Riders support research giving signs of hope for those with spinal-cord injuries

  • AN Olympic eventer and a rider who was paralysed in a fall are raising funds for research that in trials has enabled those with spinal-cord injuries to regain movement.

    Former world champion Ginny Elliot is a patron of Spinal Research, for which trustee Tara Stewart has been raising money since she was paralysed from the neck down in 2014. Tara told H&H the research into neuromodulation, electrical stimulation treatment through the skin or via implants, is the subject of a number of clinical trials worldwide, in which participants have noticed various improvements.

    “I’m on a trial involving stimulation through the skin and we’ve had remarkable results,” she said. “I’ve become stronger, recovered some sensation and have been able to activate my legs a bit. When I had my fall, I was told there was no hope; I’d never walk again. A couple of years ago, in Switzerland, a man who’d almost severed his spinal cord was able to walk with an implant.”

    Tara was 43 when she had her fall in 2014, while hacking a horse who’d had kissing-spine surgery, the day before she moved him to a yard to progress his rehab.
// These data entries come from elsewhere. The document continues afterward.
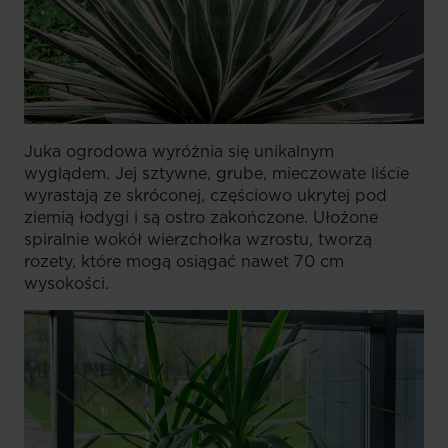
Juka ogrodowa wyróżnia się unikalnym
wyglądem. Jej sztywne, grube, mieczowate liście
wyrastają ze skróconej, częściowo ukrytej pod
ziemią łodygi i są ostro zakończone. Ułożone
spiralnie wokół wierzchołka wzrostu, tworzą
rozety, które mogą osiągać nawet 70 cm
wysokości.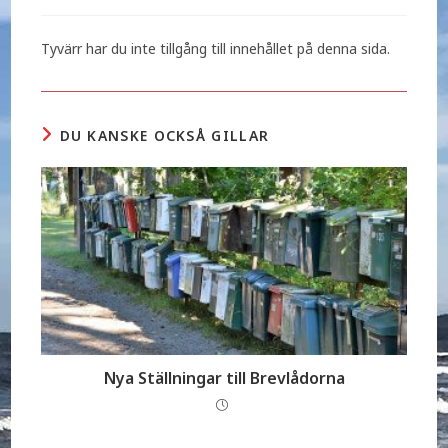
Tyvärr har du inte tillgång till innehållet på denna sida.
DU KANSKE OCKSÅ GILLAR
Nya Ställningar till Brevlådorna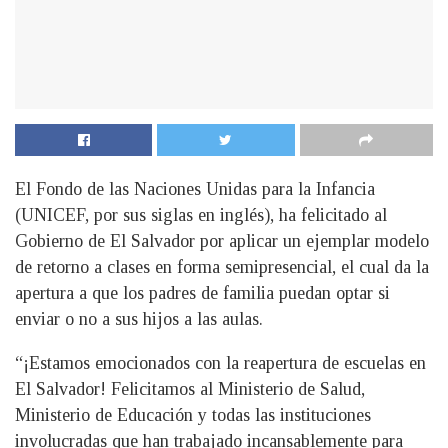
El Fondo de las Naciones Unidas para la Infancia
(UNICEF, por sus siglas en inglés), ha felicitado al
Gobierno de El Salvador por aplicar un ejemplar modelo
de retorno a clases en forma semipresencial, el cual da la
apertura a que los padres de familia puedan optar si
enviar o no a sus hijos a las aulas.
“¡Estamos emocionados con la reapertura de escuelas en
El Salvador! Felicitamos al Ministerio de Salud,
Ministerio de Educación y todas las instituciones
involucradas que han trabajado incansablemente para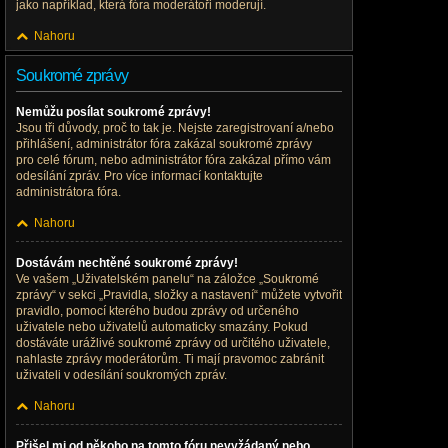
jako například, která fóra moderátoři moderují.
Nahoru
Soukromé zprávy
Nemůžu posílat soukromé zprávy!
Jsou tři důvody, proč to tak je. Nejste zaregistrovaní a/nebo
přihlášení, administrátor fóra zakázal soukromé zprávy
pro celé fórum, nebo administrátor fóra zakázal přímo vám
odesílání zpráv. Pro více informací kontaktujte
administrátora fóra.
Nahoru
Dostávám nechtěné soukromé zprávy!
Ve vašem „Uživatelském panelu“ na záložce „Soukromé
zprávy“ v sekci „Pravidla, složky a nastavení“ můžete vytvořit
pravidlo, pomocí kterého budou zprávy od určeného
uživatele nebo uživatelů automaticky smazány. Pokud
dostáváte urážlivé soukromé zprávy od určitého uživatele,
nahlaste zprávy moderátorům. Ti mají pravomoc zabránit
uživateli v odesílání soukromých zpráv.
Nahoru
Přišel mi od někoho na tomto fóru nevyžádaný nebo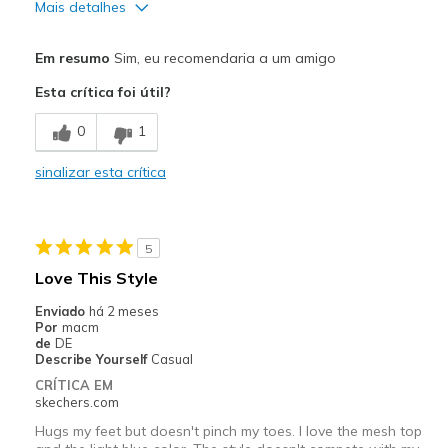
Mais detalhes
Prós
Em resumo
Sim, eu recomendaria a um amigo
Attractive Design
Esta crítica foi útil?
Breathe Well
0
1
Comfortable
sinalizar esta crítica
Durable
Stylish
5
Melhores utilizações
Love This Style
Casual Wear
Enviado
há 2 meses
Por
macm
Going Out
de
DE
Describe Yourself
Casual
Special Occasions
CRÍTICA EM
skechers.com
Travel
Hugs my feet but doesn't pinch my toes. I love the mesh top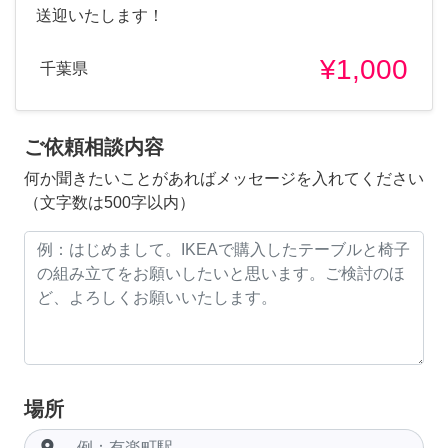
送迎いたします！
¥1,000
千葉県
ご依頼相談内容
何か聞きたいことがあればメッセージを入れてください
（文字数は500字以内）
場所
room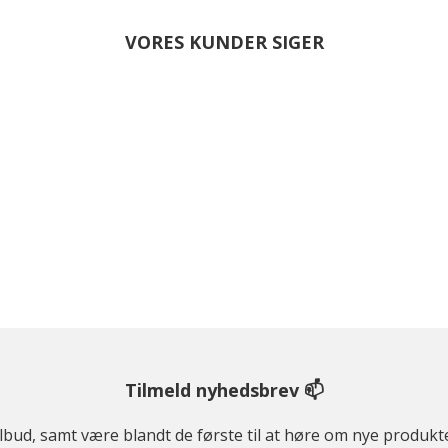
VORES KUNDER SIGER
Tilmeld nyhedsbrev 📫
ilbud, samt være blandt de første til at høre om nye produk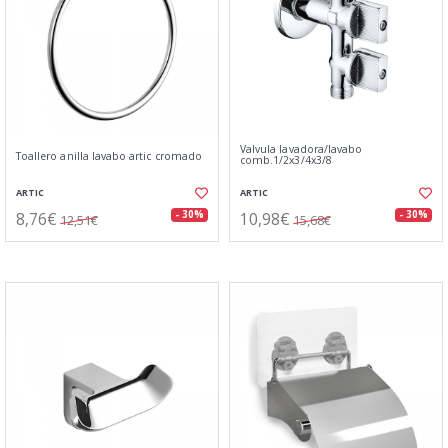
Valvula lavadora/lavabo
Toallero anilla lavabo artic cromado
comb.1/2x3/4x3/8
ARTIC
ARTIC
8,76€
10,98€
- 30%
- 30%
12,51€
15,68€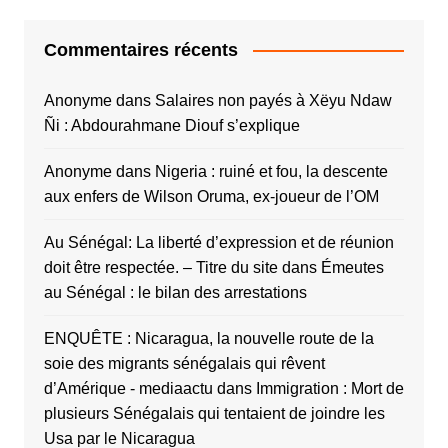
Commentaires récents
Anonyme
dans
Salaires non payés à Xëyu Ndaw
Ñi : Abdourahmane Diouf s’explique
Anonyme
dans
Nigeria : ruiné et fou, la descente
aux enfers de Wilson Oruma, ex-joueur de l’OM
Au Sénégal: La liberté d’expression et de réunion
doit être respectée. – Titre du site
dans
Émeutes
au Sénégal : le bilan des arrestations
ENQUÊTE : Nicaragua, la nouvelle route de la
soie des migrants sénégalais qui rêvent
d’Amérique - mediaactu
dans
Immigration : Mort de
plusieurs Sénégalais qui tentaient de joindre les
Usa par le Nicaragua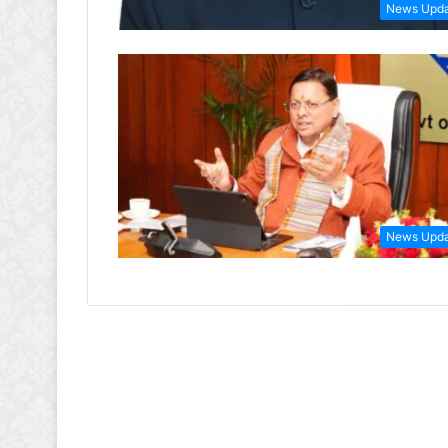
News Upd
News Upd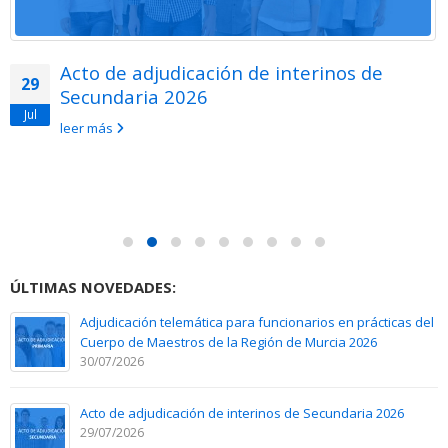
Acto de adjudicación de interinos de
29
Secundaria 2026
Jul
leer más
ÚLTIMAS NOVEDADES:
Adjudicación telemática para funcionarios en prácticas del
Cuerpo de Maestros de la Región de Murcia 2026
30/07/2026
Acto de adjudicación de interinos de Secundaria 2026
29/07/2026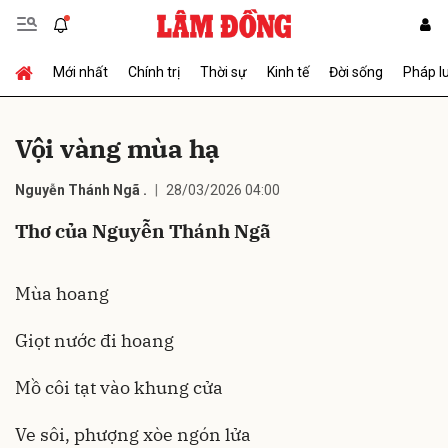
Mới nhất
Chính trị
Thời sự
Kinh tế
Đời sống
Pháp l
Gửi bình luận
Vội vàng mùa hạ
Nguyễn Thánh Ngã .
28/03/2026 04:00
Thơ của Nguyễn Thánh Ngã
Mùa hoang
Hủy
Gửi
Giọt nước đi hoang
Mồ côi tạt vào khung cửa
Ve sôi, phượng xòe ngón lửa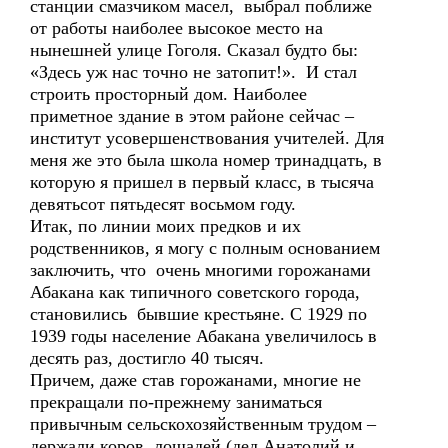
станции смазчиком масел, выбрал поближе
от работы наиболее высокое место на
нынешней улице Гоголя. Сказал будто бы:
«Здесь уж нас точно не затопит!». И стал
строить просторный дом. Наиболее
приметное здание в этом районе сейчас –
институт усовершенствования учителей. Для
меня же это была школа номер тринадцать, в
которую я пришел в первый класс, в тысяча
девятьсот пятьдесят восьмом году.
Итак, по линии моих предков и их
родственников, я могу с полным основанием
заключить, что очень многими горожанами
Абакана как типичного советского города,
становились бывшие крестьяне. С 1929 по
1939 годы население Абакана увеличилось в
десять раз, достигло 40 тысяч.
Причем, даже став горожанами, многие не
прекращали по-прежнему заниматься
привычным сельскохозяйственным трудом –
держали коров, лошадей (дед Анатолий и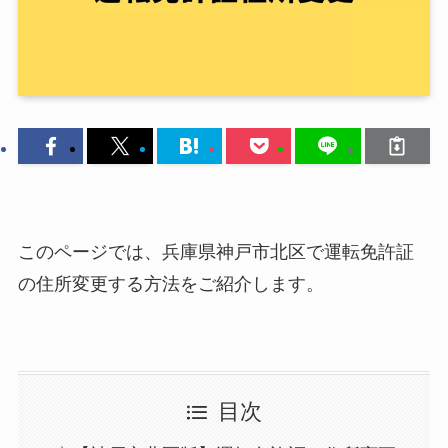
このページでは、兵庫県神戸市北区で運転免許証
の住所変更する方法をご紹介します。
目次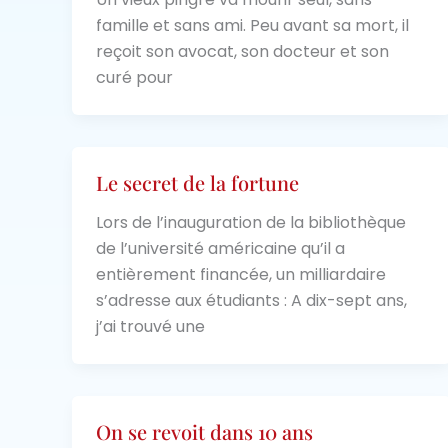
famille et sans ami. Peu avant sa mort, il
reçoit son avocat, son docteur et son
curé pour
Le secret de la fortune
Lors de l’inauguration de la bibliothèque
de l’université américaine qu’il a
entièrement financée, un milliardaire
s’adresse aux étudiants : A dix-sept ans,
j’ai trouvé une
On se revoit dans 10 ans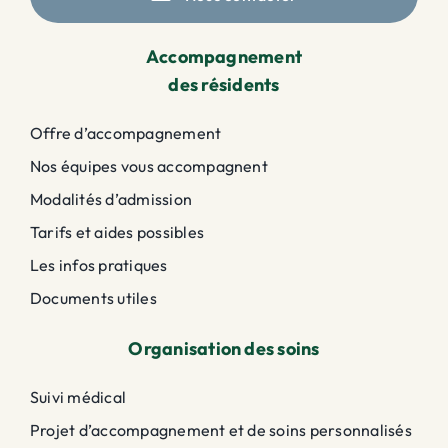
Accompagnement
des résidents
Offre d’accompagnement
Nos équipes vous accompagnent
Modalités d’admission
Tarifs et aides possibles
Les infos pratiques
Documents utiles
Organisation des soins
Suivi médical
Projet d’accompagnement et de soins personnalisés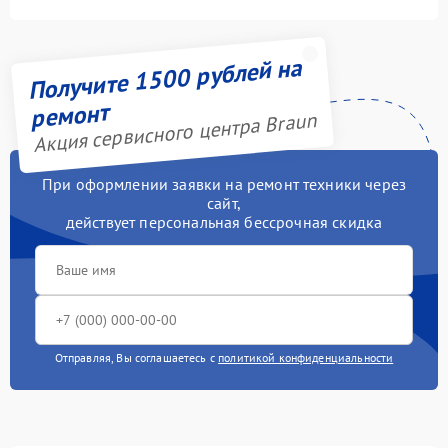
Получите 1500 рублей на
ремонт
Акция сервисного центра Braun
При оформлении заявки на ремонт техники через
сайт,
действует персональная бессрочная скидка
Отправляя, Вы соглашаетесь с
политикой конфиденциальности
    “I got off his back and asked him to canter and he just exploded bucking,” she said. “Because I was in two-point position, I came straight off. I tucked my head to roll, but didn’t have enough distance and I hit the ground head-first. I heard my neck snap, so I knew exactly what had happened and I was on the ground for five and a half hours. Part of your brain thinks, ‘You know what’s happened, you’re paralysed now,’ but part is in total disbelief.”

    Tara’s horse stayed with her, alerting a passer-by to her presence – “so he did save my life, bless him” – and she was taken to hospital, where her survival hung in the balance. She spent months in hospital and rehab.

    “Then I got home and thought, ‘What do I do now?’” she said. “I’m a C6/7 tetraplegic, so all four limbs are affected, but I do have some use of my arms and one hand and am not on a ventilator, so I’m better than I could be.”

    Tara chose to raise money for the air ambulance and Spinal Research, a charity actively working towards treatment for spinal-cord injuries and paralysis.

    The current fundraising drive is based around Badminton Horse Trials, this year and next, and an online prize draw. Prizes include a VIP lunch and course-walk with Ginny at Badminton 2023, a craft gin hamper and a Fairfax & Favor bag. Influencer Megan Elphick, who has qualified for the BE90 final at Badminton, is involved, so Ginny will do a course-walk of her course this year, which will be shared on Megan’s Instagram with the prize-draw details.

    Enter the draw online by 20 May

    Ginny told H&H the research and its implications are “incredibly important”. She started working with the Riding for the Disabled Association in the 1980s and has been a patron of Spinal Research since 1993.

    “I’ve had more falls than I can shake a stick at and it’s a bit ‘there but for the grace of God’,” she said, adding that her fundraising efforts so far have included many course-walks, dinners and a four-day ride from Wiltshire to Stoke Mandeville.

    “People got sponsorship and joined us because their friend or family member had had an accident and was in a wheelchair, and their stories heart-rending,” she said. “Tara got hold of me and we hatched this plan, and what better person to work with than Tara? Her enthusiasm, her work ethic – she’s an extraordinary human being.”

    Ginny said breaking her leg very badly in a fall in 1997, and the resulting lack of mobility, gave her a hint of what people with spinal-cord injuries experience and made her even more keen to help.

    “This fundraising is a real push to change people’s lives,” she said. “This neuromodulation is something that can do that.”

    Some people in the trials have regained torso function or use of their legs; others have regained bladder and bowel control.

    “We’ve got something that’s working and very promising,” Tara said. “We need more trials but the wonderful thing is there’s hope; we believe we can restore function. Everyone’s looking for the ultimate cure but any restoration of function, of control and dignity, would be life-transforming.

    “There could also be implications for people who have motor neurone disease or strokes. And as we saw during Covid, amazing things can happen if the money’s there; with the right funding, you can do almost anything.

    “It’s a feeling like the sun coming out after a long, long winter. I understand why doctors have to be brutal and tell you there’s no hope, but to have hope now that you might improve — even if I could improve the 10% function of my right hand, to write and type and dress myself, it would be transformational and that’s now within our grasp.”

    Spinal Research CEO Harvey Sihota said: “Scientists are making remarkable progress in understanding the spinal cord and what it may take to restore vital functions after injury.

    “We currently support a portfolio of 20 research projects, crucially eight of which are being trialled in humans. Funding is now critical to see these important discoveries translated to patients. Your support will help transform the lives of 60,000 people in the UK and more than 2.5 million people living with paralysis worldwide.”